SELECTION -
——————————
I promised more reaction to the Fed’s last interest rate rise.

Until early January, both the Fed and the Bank were arguing for a moderate path of rate hikes while the markets priced in a much faster pace to some 2% at the end of 2022. In their January policy meetings, both Powell and Bailey suddenly changed tack and came out with very hawkish statements, that essentially followed the guidance of the markets.

Joachim compares the Ukraine supply shock to the oil crisis of 1973 and the Kuwait invasion of 1990.

In 1973 the Fed panicked and started to hike interest rates in order to rein in inflation. Today we know this was one of the biggest policy mistakes in the history of central banking and the start of the stagflation of the 1970s. Compare this to 1990 when under Alan Greenspan the Fed did… nothing.

The key is to differentiate between supply- and demand-driven inflation:

Supply-driven inflation from supply chain disruptions or boycotts of energy exports cannot be tamed with monetary policy measures. These supply-driven events act as a tax hike and I don’t think anyone would appreciate it if central banks would hike interest rates to fight inflation caused by a 5% increase in VAT.

The central banks in 1991 had learned not to fight supply shocks with rate hikes and the 1991 recession was mild, with inflation starting to fall six months later.

To know how much you must hike rates you have to know how much of core inflation is due to this demand shock. Plus, you must focus on core inflation, not headline inflation that includes volatile food and energy prices.

Core inflation is already falling, and Joachim is not looking forward to a recession:

It is no longer a question of ‘if’ we get into a recession, but ‘when’. The faster the Fed and Bank of England hike rates, the sooner this recession will start.

And there may be worse to come:

I fear that if Mr. Powell and Mr. Bailey don’t find their spines, they will be bullied by the market into cutting rates just when inflation was coming down anyway and the demand was accelerating.

Rainy day funds

Sonia Rach

In FT Adviser, Sonia Rach reported on pensions minister Guy Opperman’s idea that firms should offer a savings product alongside their workplace pension.

See also:  Weekly Roundup, 6th June 2018

Guy thinks (probably correctly) that young people are not excited by pensions:

If you speak to young people about what they are really interested in, first of all, for a bloke it is mainly buying a car.  And if you’re a couple, it’s definitely buying a house deposit. If add on savings as part of the sign-on package, it’s amazing for staff retention.

I’m no expert on recruitment and HR issues, but I would suggest that’s outside the remit of a pensions minister too.

He wants to see a  % workplace savings levy:

It’s not a situation where you are giving enhanced pay, but you are being paid and creating a 1 per cent savings pot which very quickly would build up a cushion that everybody wishes to have. We should have a rainy day savings as a de facto policy.

We need to save more during our working years, but there are two options for this new pot:

  1. There are severe restrictions on when/how it can be accessed, in which case it’s a mandatory 1% allocation to cash within your workplace pension (not a great idea over the long-term)
  2. There are no restrictions, in which case this pot will not survive to retirement, and serves no long-term purpose

The better news is that Guy sees the auto-enrolment contributions being increased from 8% to 12%.
——————————
WORK TO BE COMPLETED - Could you write out, word for word, the part of the finance roundup starting with "And there may" and going on through "demand was accelerating."?
——————————
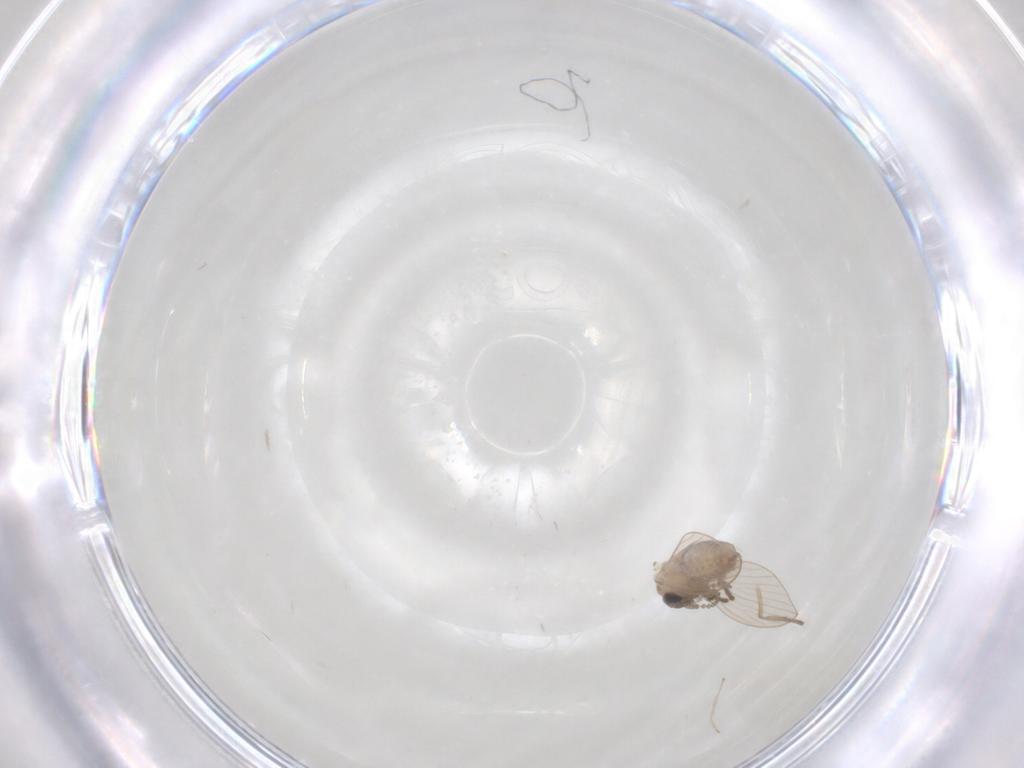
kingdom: Animalia
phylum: Arthropoda
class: Insecta
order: Diptera
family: Psychodidae
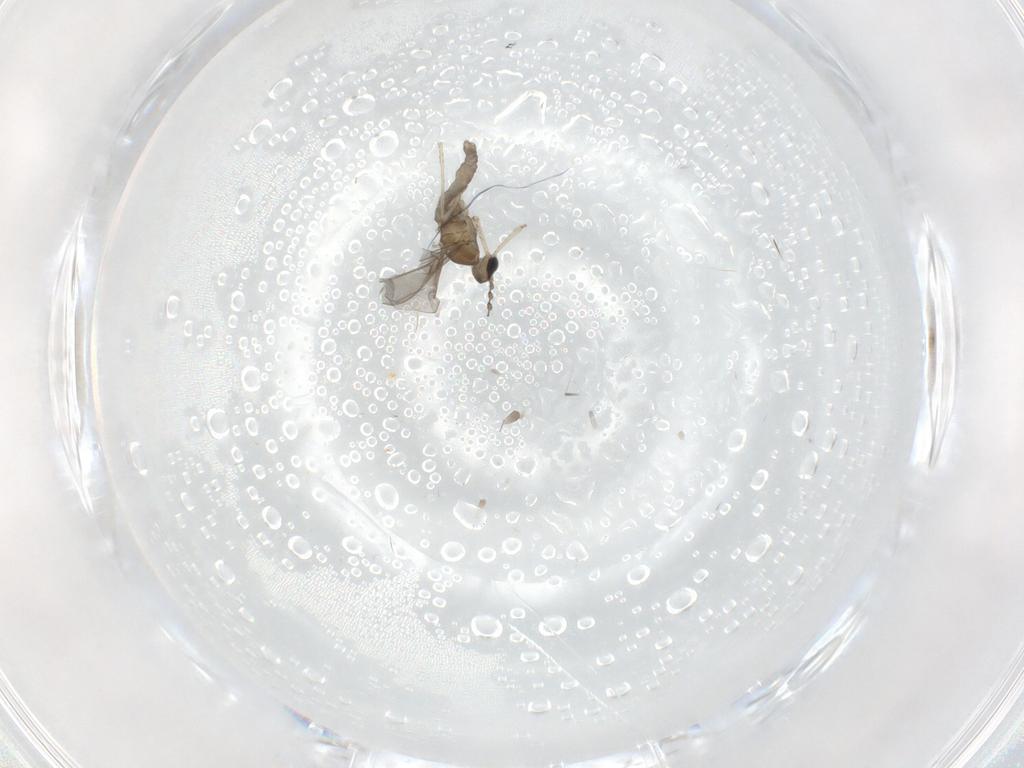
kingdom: Animalia
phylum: Arthropoda
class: Insecta
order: Diptera
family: Cecidomyiidae
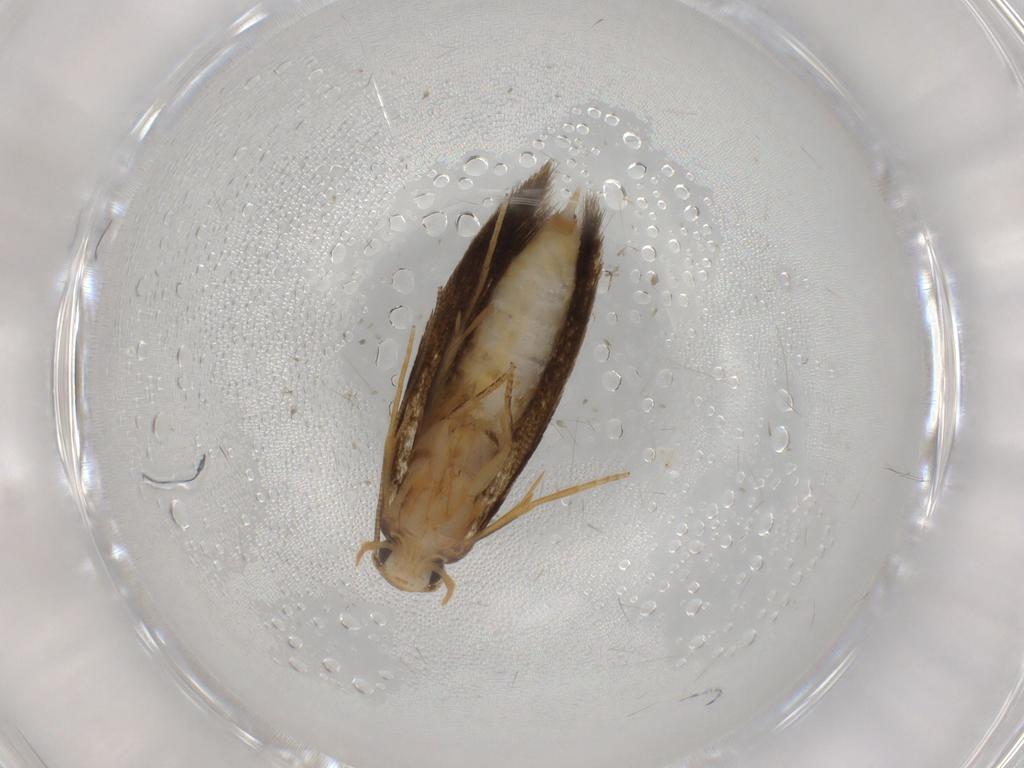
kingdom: Animalia
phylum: Arthropoda
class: Insecta
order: Lepidoptera
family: Tineidae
——————————
WRITTEN REPLY -
And there may be worse to come:

I fear that if Mr. Powell and Mr. Bailey don’t find their spines, they will be bullied by the market into cutting rates just when inflation was coming down anyway and the demand was accelerating.